I grew up Old Mennonite (Mennonite Church, MC), graduated from Goshen (Ind.) Biblical Seminary and pastored two Old Mennonite congregations, one dual-conference congregation and one former General Conference Mennonite Church congregation. I am now retired and a member in a former GC church.
When I supported the merger of the two denominations, I was not aware of the profound differences between the two groups. As I see it now, the two denominations began living together without getting married.
We didn’t effectively combine the different ways we worked together and made decisions. The former MCs traditionally had a top-down, hierarchical bishop/conference system, and the former GCs were congregational. This living arrangement worked until we came to the discussion around homosexuality.
Then the two ways of resolving issues collided, and the current living arrangement is not working. At the same time, the lines have blurred. Now there are progressives and conservatives across all area conferences.
Some of us call for unity and continued talking.
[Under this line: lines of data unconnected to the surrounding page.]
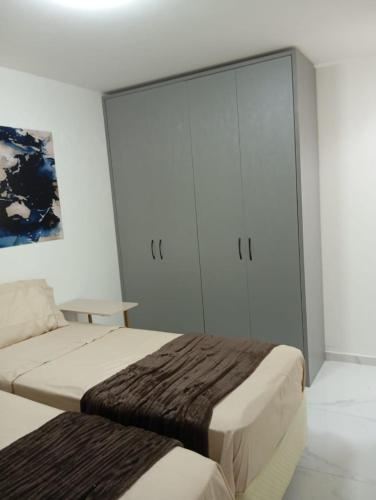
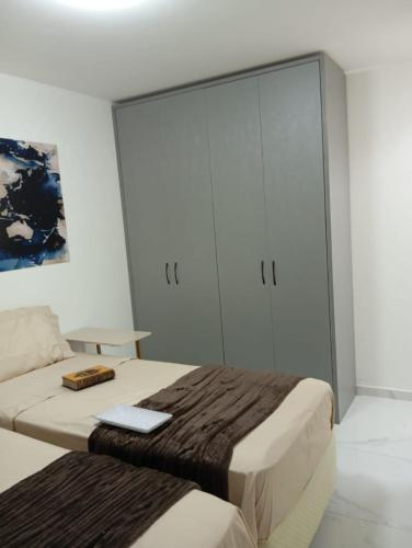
+ tray [93,403,173,434]
+ hardback book [60,364,116,391]
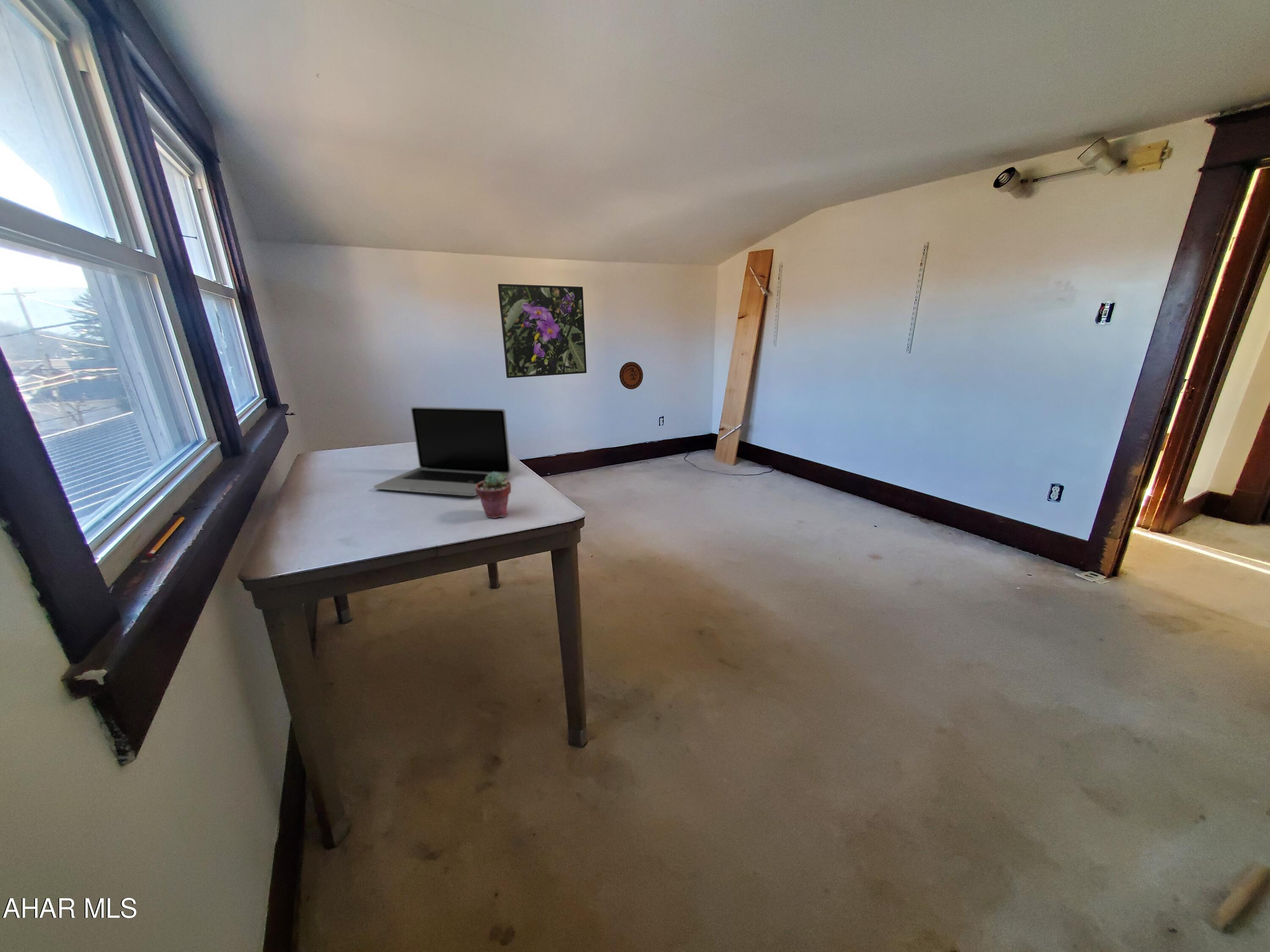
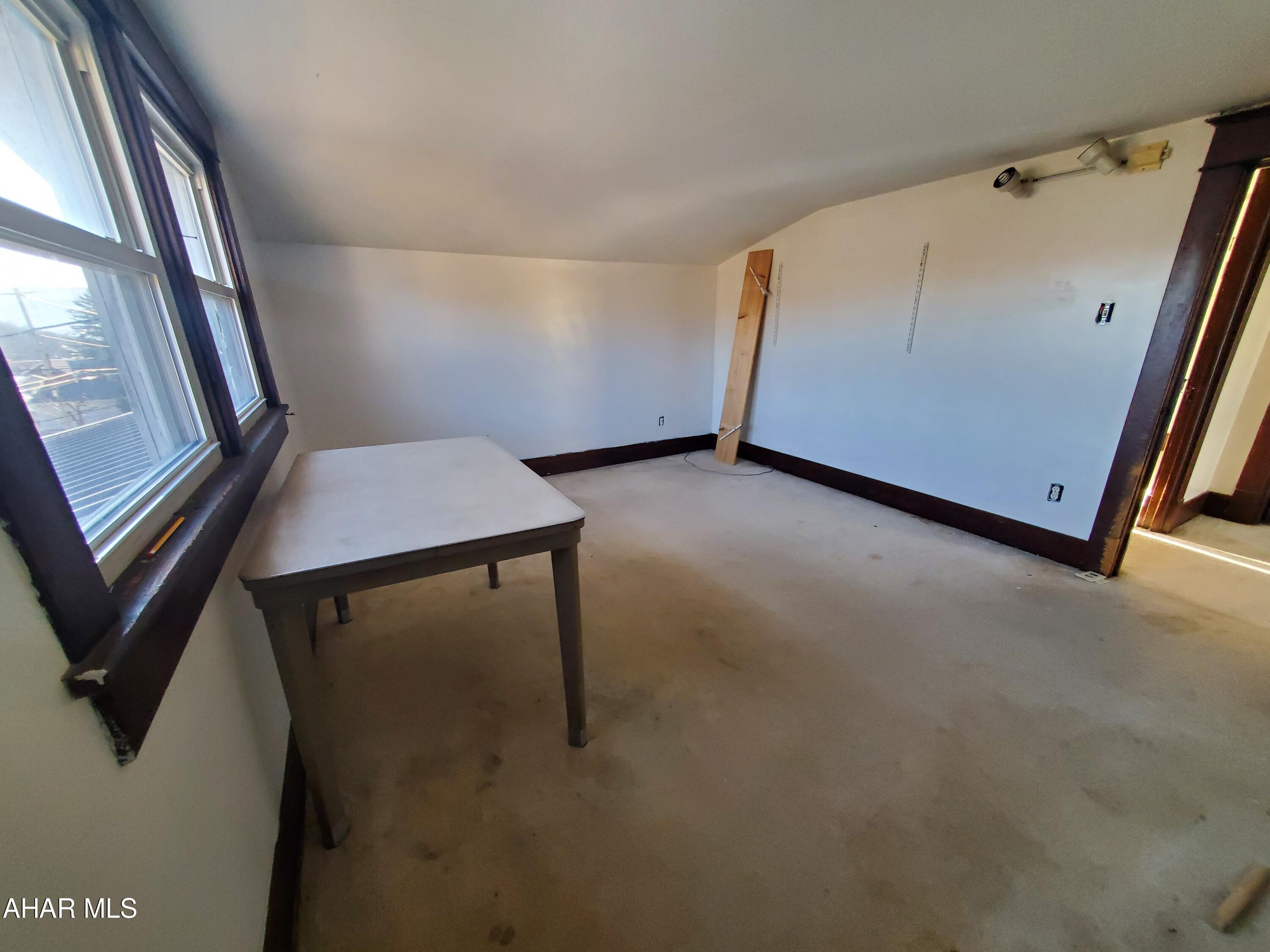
- laptop [373,406,511,496]
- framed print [497,283,587,378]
- decorative plate [619,361,643,390]
- potted succulent [475,472,511,519]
However, that does not address the real issue for conservatives.
As I see it, the two groups have different understandings of Scripture and church discipline. For many, what is at stake is simply a different interpretation of Scripture, and continuing talking is the most logical thing.
On the other hand, with a conservative understanding of Scripture, the issue seems clear and unmistakable.
1 Corinthians 5:1ff. says, “It is actually reported that there is sexual immorality among you, and of a kind that is not found among pagans. … And you are arrogant! Should you not rather have mourned, so that he who has done this would have been removed from among you? … Do you not know that a little yeast leavens the whole batch of dough? … I wrote to you in my letter not to associate with sexually immoral persons. … But now I am writing to you not to associate with anyone who bears the name of brother or sister who is sexually immoral or greedy, or is an idolator … do not even eat with such a one. … Drive out the wicked person from among you.”
It seems to me that different interpretations of Scripture passages such as this form the backbone of our differences. Progressives tend to see Scripture more as a guide that needs to be interpreted in the light of Christ and under the guidance of the Holy Spirit, while conservatives tend to see it as more like a rule book.
Someone may say Jesus was inclusive, that he reached out in love and continued talking and that that is what we should do, but Jesus apparently did not face this situation. In the case of the rich young ruler, a case of possessions, not sexual immorality, Jesus simply let him walk away. I can imagine some of today’s liberal people running after him and trying to convince him to continue talking.
We have been talking and talking, and it seems those who support same-sex marriages will not be changing their positions. They do not see it as sinful, so what is a conservative to do? For the conservative, to remain in fellowship with what seems like flagrant immorality makes them a partner in sin.
Would it be possible to let the various area conferences do the “GC thing” and be accountable only to themselves and responsible for themselves. Individual area conferences would not be responsible for or accountable to the other conferences.
As we are now doing, individual congregations could line up with conferences where they feel comfortable.
I don’t know if this would satisfy the conservative conscience or not, but unless we can relieve the sense of accountability/responsibility for “wrong” decisions made in another far-off conference, congregations/conferences will continue to walk away.
I do not want to see more division in our church. We have had too many already. I believe both sides have their strengths and both also limp. How can we move forward together?